続・記者の視点 90  PDF

フクシマ ―― 進行性の傷と痛み
読売新聞大阪本社編集委員 原 昌平

 あれから8年。被災地のメンタルヘルスはどうなっているのか。原発事故の被害地である福島県の沿岸部、相双地方を訪れた。
 現地の医療・福祉関係者に話を聞いていくと、特徴的な問題が3つ浮かび上がった。
 第1に、PTSDなどのトラウマ反応である。現地のクリニックで精神科の診療にあたる蟻塚亮二医師によると、夜中に何度も目が覚める過覚醒、過去の記憶の侵入(フラッシュバック)、体の一部が痛むなどの身体化障害、やる前から「どうせだめだ」とあきらめる回避傾向、非定型のうつ症状、パニック反応、意識が飛ぶ解離などが見られる。
 揺れや津波などの物理的事象より、家族を助けられなかった後悔、避難や賠償金をめぐるいさかいなど、人間関係をめぐる体験がトラウマになっているケースが目立つ。
 そして心の傷を抱えた人は、別のつらい体験に遭うと雪だるま式にトラウマが膨らんで不調をきたす。年月を経て症状が現れることもある。トラウマ反応は、時の経過で軽くなるわけではなく、むしろ「進行性」なのだという。
 第2はアルコール依存。今のところ、そう多くはないようだが、つらさを紛らわせる酒、憂さ晴らしの酒、一人酒は、依存にはまりやすい。
 第3は、単身男性の閉じこもりである。高齢者より、50~60代の中高年男性に多い。仮設住宅を出て、復興住宅に移った人に目立つという。
 ほとんど外出せず、自宅で過ごしている。気にかけた近隣住民や社会福祉協議会の職員が訪問しても応答はなく、ドアを開けてくれない。メッセージを紙に書いて残しておくと、読んだ形跡はあるのだが、連絡は来ない。病的状態とは限らないが、一種のひきこもりである。
 なぜ、そうなるのか。
 まず考えられるのは、家族を失い、仕事を失い、土地を失った喪失感だろう。

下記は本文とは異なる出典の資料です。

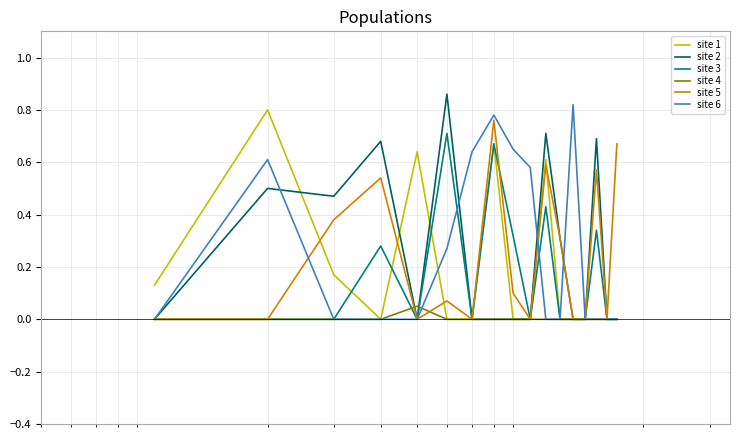

What are all the series names shown in the legend?

site 1, site 2, site 3, site 4, site 5, site 6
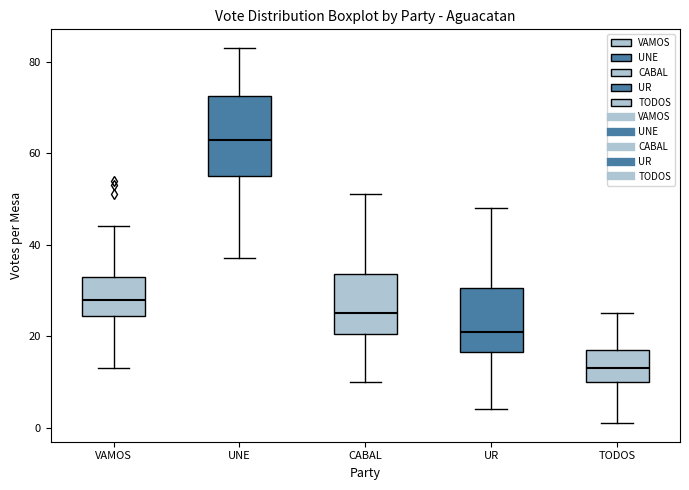

Reading left to right, read every box against the y-axis: the position of its median line, the range the box covers, and the ends of its whiskers. The values are not printed on the chart, so give them approximately, as read against the axis.

VAMOS: median 28, box 24 to 34, whiskers 14 to 44
UNE: median 64, box 56 to 72, whiskers 38 to 84
CABAL: median 26, box 20 to 34, whiskers 10 to 52
UR: median 22, box 16 to 30, whiskers 4 to 48
TODOS: median 14, box 10 to 18, whiskers 2 to 26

家庭や社会における「役割」をなくしていることも大きい。
 コミュニティーの崩壊も影響しているようだ。復興住宅は元の自治体ごとに入居することが多く、たとえば南相馬市に建てられた北原団地に入居したのは浪江町民が大部分だが、浪江町にも、いろいろな地区があった。団地の隣近所に住むのは、町民と言っても、知らない人々。新しい場所で新しい人間関係を築くのはストレスが大きい。
 もともと男性はSOSを出すのが下手で、おしゃべりが苦手な人も多い。
 北原団地では、女性たちが自主的にサロン活動を始め、季節の行事も催して交流を進めているが、男性は参加が少なく、心配だという。
 復興住宅に入居したら一件落着ということには、まったくならないのである。
 福島では広範囲の土地が放射能汚染で失われた。帰還困難地域の指定が解除された地域でも、生業と生活の利便は回復せず、簡単には帰れない。かつての住み慣れた地域が元に戻ることはけっしてなく、先行きへの不安と痛みが続く。それは「難民状態」なのだと蟻塚医師は表現する。
 230㌔離れた東京では、巨額の資金を投じてオリンピック準備が進められている。